Hong Kong wants more corporate treasurers in its city borders. Reports on Friday (June 10) said Hong Kong legislation came into effect earlier this month as the city looks to establish itself as a corporate treasury hub, especially for mainland China’s companies.
The Hong Kong Inland Revenue Amendment No. 4 Bill 2015 came into effect to attract Chinese and multinational corporations that want to establish a corporate treasury center in the city. To do so, Hong Kong officials provide tax incentives to the enterprise, reports said.
Reports added that Hong Kong is looking to compete with Singapore, which also has a corporate-friendly tax system to attract multinational corporations.
Companies that establish a treasury hub in Hong Kong receive a 50 percent cut to their profits tax, from 16.5 percent to 8.25 percent, reports said.
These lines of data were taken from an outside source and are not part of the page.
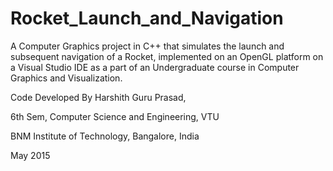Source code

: # Rocket_Launch_and_Navigation

A Computer Graphics project in C++ that simulates the launch and subsequent navigation of a Rocket, 
implemented on an OpenGL platform on a Visual Studio IDE 
as a part of an Undergraduate course in Computer Graphics and Visualization.

Code Developed By Harshith Guru Prasad,

6th Sem, Computer Science and Engineering, VTU

BNM Institute of Technology, Bangalore, India

May 2015
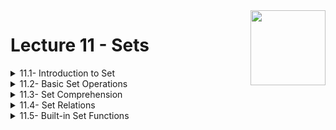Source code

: <img align="right" width="120" height="120" src="https://github.com/cs-MohamedAyman/Computer-Science-Textbooks/blob/master/logos/python.jpg">

# Lecture 11 - Sets

<details>
	<summary>11.1- Introduction to Set</summary>

</details>

<details>
	<summary>11.2- Basic Set Operations</summary>

</details>

<details>
	<summary>11.3- Set Comprehension</summary>

</details>

<details>
	<summary>11.4- Set Relations</summary>

</details>

<details>
	<summary>11.5- Built-in Set Functions</summary>

</details>

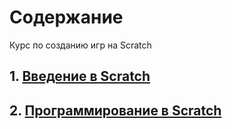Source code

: # Содержание

Курс по созданию игр на Scratch

## 1. [Введение в Scratch](1_Scratch_Intro/README.md)

## 2. [Программирование в Scratch](2_Scratch_Programming/README.md)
Still, it could take some time before the corporate treasurers trickle in.
Howard Yang, country head of Hong Kong for Citi’s treasury and trade solutions, told South China Morning Post that it could be five years before Hong Kong catches up to Singapore.
“In the early stages of corporate treasury center developments, the Singapore government was a lot more proactive in pushing for encouraging policies,” he explained. “In tax, staffing, policy stability matters, the overall competitiveness of Hong Kong was otherwise similar to Singapore. Most corporates, at that point, chose Singapore.”
According to Yang, top corporate clients of Citi are now looking at Hong Kong to set up cash management hubs as they look to strengthen ties with local banks.